Todos los que de una u otra manera rondan el mundo de los negocios y las finanzas, desde el presidente del Banco Central hasta el presidente de algún gremio de exportaciones marginales, preparan maletas para irse a negociar el Tratado de Libre Comercio. A momentos provoca desconcierto tanta ingenuidad y volatilidad de la que hacen gala. A momentos provoca ternura.

Y desde el otro lado, Estados Unidos solo pone condiciones: que se reconozca el IVA a las petroleras; que se paguen las deudas pendientes a las empresas norteamericanas; y, no faltaba más, la hipocresía es la mejor compañera de la rapacidad, que se elimine el trabajo infantil en las bananeras, cosa que hace parte de la justicia social y no de las condiciones para disputarse un mercado.

Nosotros, en cambio, no ponemos condición alguna. Vamos desnudos, dispuestos a todo con tal de ingresar por la ventana trasera a la modernidad.

Parecen aspirantes a apostadores que entran por primera vez en un casino: enceguecidos por las luminarias, el humo de cigarrillo, las voces provocadoras de un crupier y las sensaciones físicas que despierta el azar.

Naturalmente, creen que ellos son los únicos protagonistas del Tratado de Libre Comercio. Que son los llamados a negociar, como si detrás de esas tres palabras no se ocultara todo un modelo que va mucho más allá del toma y daca, del “libre flujo de los capitales”, paradójicamente acompañado del flujo prohibido de las personas.

Habituados al boliche, no perciben la complejidad y las sombras del casino.

¿Se trata acaso simplemente de acordar unas cuantas licencias de comercio?

Hay mucho más en juego.

Está todo el complejo discurso de la propiedad intelectual que desconoce la propiedad colectiva y comunitaria de sabidurías milenarias.

Está el tema, viejo pero real, de la soberanía, no en la versión militar y patriotera. No. La soberanía en cuanto a controlar que el capital que se ampara en el libre mercado no haga tabla rasa del medio ambiente.
(Ya ocurrió en un municipio de Canadá, y la multinacional que introdujo a ese país, amparado en el tratado de libre comercio, un fertilizante químico prohibido en Estados Unidos, le ganó el juicio al gobierno canadiense en un tribunal internacional).

Está en juego la normatividad laboral y medioambiental que nos interesa a nosotros, pero no le interesa al capital que, sin territorio, goza allá del beneficio por el daño que ocasiona acá pero que no le afecta allá.

Están en juego toda la institucionalidad y la legalidad del país.

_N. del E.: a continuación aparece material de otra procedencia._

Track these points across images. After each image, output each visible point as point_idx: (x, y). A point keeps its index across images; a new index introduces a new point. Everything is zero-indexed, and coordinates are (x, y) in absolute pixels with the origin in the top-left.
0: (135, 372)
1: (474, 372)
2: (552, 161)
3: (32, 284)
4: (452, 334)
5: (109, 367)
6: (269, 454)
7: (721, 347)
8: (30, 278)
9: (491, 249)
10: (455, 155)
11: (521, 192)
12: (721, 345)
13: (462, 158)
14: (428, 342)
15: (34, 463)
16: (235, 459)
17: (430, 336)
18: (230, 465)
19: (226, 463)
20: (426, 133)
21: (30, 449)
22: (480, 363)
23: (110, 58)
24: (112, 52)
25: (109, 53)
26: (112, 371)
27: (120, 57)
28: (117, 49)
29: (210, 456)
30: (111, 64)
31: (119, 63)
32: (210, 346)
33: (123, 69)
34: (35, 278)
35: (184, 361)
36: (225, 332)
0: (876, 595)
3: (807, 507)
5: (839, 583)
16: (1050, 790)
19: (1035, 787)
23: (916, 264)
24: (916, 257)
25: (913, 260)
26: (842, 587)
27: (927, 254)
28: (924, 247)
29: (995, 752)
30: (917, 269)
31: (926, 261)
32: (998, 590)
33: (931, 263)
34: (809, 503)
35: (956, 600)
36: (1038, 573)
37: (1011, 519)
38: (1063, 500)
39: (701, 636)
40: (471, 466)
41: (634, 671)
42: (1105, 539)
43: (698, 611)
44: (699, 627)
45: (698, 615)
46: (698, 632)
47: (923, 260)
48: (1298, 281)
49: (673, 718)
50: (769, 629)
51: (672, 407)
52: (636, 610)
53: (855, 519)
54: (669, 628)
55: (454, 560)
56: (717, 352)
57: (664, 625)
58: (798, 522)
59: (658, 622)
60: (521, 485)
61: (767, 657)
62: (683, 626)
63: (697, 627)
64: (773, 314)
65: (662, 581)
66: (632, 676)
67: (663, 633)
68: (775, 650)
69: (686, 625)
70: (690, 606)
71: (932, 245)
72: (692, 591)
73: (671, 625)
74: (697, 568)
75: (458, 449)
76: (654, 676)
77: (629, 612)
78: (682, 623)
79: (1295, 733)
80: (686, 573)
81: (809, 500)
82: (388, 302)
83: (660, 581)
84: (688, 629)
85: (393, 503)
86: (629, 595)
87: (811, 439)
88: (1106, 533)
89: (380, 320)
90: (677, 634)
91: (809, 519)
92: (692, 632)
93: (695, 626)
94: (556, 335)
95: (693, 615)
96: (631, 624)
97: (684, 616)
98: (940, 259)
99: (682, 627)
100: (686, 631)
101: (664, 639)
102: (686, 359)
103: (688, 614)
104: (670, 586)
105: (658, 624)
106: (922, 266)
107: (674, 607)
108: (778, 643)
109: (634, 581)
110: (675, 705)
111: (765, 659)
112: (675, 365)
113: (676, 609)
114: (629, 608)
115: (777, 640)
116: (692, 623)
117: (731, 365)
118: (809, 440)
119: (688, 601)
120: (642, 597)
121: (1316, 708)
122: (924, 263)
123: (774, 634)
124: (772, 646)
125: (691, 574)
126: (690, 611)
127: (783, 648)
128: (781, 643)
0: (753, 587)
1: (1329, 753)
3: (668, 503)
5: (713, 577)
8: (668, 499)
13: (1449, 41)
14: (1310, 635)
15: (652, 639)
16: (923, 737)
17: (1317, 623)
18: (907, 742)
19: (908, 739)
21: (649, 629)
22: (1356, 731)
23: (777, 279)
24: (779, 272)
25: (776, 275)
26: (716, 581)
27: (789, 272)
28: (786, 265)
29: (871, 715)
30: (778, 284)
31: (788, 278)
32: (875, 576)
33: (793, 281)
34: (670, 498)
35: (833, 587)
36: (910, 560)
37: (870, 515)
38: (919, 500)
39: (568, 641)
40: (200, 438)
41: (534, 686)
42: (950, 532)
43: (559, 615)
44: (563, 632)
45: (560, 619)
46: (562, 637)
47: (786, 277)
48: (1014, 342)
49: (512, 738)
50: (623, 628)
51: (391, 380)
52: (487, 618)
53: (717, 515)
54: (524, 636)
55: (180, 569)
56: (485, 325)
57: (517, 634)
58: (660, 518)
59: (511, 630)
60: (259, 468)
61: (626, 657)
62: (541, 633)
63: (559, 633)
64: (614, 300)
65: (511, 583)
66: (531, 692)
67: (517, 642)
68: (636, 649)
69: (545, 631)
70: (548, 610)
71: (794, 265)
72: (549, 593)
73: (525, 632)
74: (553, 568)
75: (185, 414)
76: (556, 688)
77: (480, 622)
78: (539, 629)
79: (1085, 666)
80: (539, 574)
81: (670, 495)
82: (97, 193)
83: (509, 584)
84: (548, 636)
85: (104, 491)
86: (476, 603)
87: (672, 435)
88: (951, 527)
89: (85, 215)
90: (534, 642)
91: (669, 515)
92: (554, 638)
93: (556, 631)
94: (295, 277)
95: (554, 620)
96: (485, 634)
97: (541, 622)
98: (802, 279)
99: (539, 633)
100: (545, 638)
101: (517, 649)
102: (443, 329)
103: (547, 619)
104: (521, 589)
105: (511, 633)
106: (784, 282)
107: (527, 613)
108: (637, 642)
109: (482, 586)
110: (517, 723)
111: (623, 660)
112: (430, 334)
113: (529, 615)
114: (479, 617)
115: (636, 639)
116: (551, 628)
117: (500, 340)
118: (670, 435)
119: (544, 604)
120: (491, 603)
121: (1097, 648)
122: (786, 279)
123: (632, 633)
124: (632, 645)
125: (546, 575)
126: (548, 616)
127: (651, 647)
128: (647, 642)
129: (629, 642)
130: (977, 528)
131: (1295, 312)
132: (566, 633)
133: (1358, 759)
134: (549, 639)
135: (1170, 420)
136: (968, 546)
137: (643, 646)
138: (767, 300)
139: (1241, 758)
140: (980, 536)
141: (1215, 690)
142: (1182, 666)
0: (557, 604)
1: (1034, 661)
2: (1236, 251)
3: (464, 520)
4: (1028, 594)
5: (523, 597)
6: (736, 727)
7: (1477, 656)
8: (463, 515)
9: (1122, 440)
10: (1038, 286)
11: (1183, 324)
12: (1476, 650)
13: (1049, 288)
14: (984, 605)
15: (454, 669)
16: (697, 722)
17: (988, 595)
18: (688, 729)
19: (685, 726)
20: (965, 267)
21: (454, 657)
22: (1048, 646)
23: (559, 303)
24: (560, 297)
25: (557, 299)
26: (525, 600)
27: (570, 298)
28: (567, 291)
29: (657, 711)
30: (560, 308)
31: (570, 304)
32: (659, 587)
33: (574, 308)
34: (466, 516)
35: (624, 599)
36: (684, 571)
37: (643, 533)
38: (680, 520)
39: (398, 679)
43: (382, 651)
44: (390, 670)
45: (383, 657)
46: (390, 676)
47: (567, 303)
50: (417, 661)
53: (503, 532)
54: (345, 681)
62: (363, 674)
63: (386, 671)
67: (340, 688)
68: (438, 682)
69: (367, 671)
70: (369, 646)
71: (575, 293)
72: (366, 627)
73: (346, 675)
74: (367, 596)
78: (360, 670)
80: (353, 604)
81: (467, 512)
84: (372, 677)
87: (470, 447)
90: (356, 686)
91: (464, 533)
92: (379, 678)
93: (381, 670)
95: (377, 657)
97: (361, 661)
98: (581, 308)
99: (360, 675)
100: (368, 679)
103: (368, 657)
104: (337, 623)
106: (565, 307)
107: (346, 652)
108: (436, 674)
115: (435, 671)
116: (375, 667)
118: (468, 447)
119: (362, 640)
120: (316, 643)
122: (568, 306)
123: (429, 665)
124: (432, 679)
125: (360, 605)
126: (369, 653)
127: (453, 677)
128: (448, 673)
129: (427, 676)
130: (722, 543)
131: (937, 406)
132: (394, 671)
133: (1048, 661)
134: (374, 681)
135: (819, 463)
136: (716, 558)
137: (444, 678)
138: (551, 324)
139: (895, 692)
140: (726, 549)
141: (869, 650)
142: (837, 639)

Pero, según ciertos economistas y dirigentes empresariales, ellos son los únicos llamados a integrar la comparsa que llegará a Estados Unidos sin proyecto de país alguno, a entregarse a cambio de unos cuantos cupos para una producción nacional que solo alcanzará competitividad a costa de la depredación ecológica y laboral.

Y en el colmo de la candidez, piensan que el tratado está a la vuelta de la esquina. Si fracasan le achacarán al Estado el fracaso, o tal vez al “riesgo país”, o a la “inseguridad jurídica”, o al subdesarrollo construido precisamente por sus antecesores en los negocios.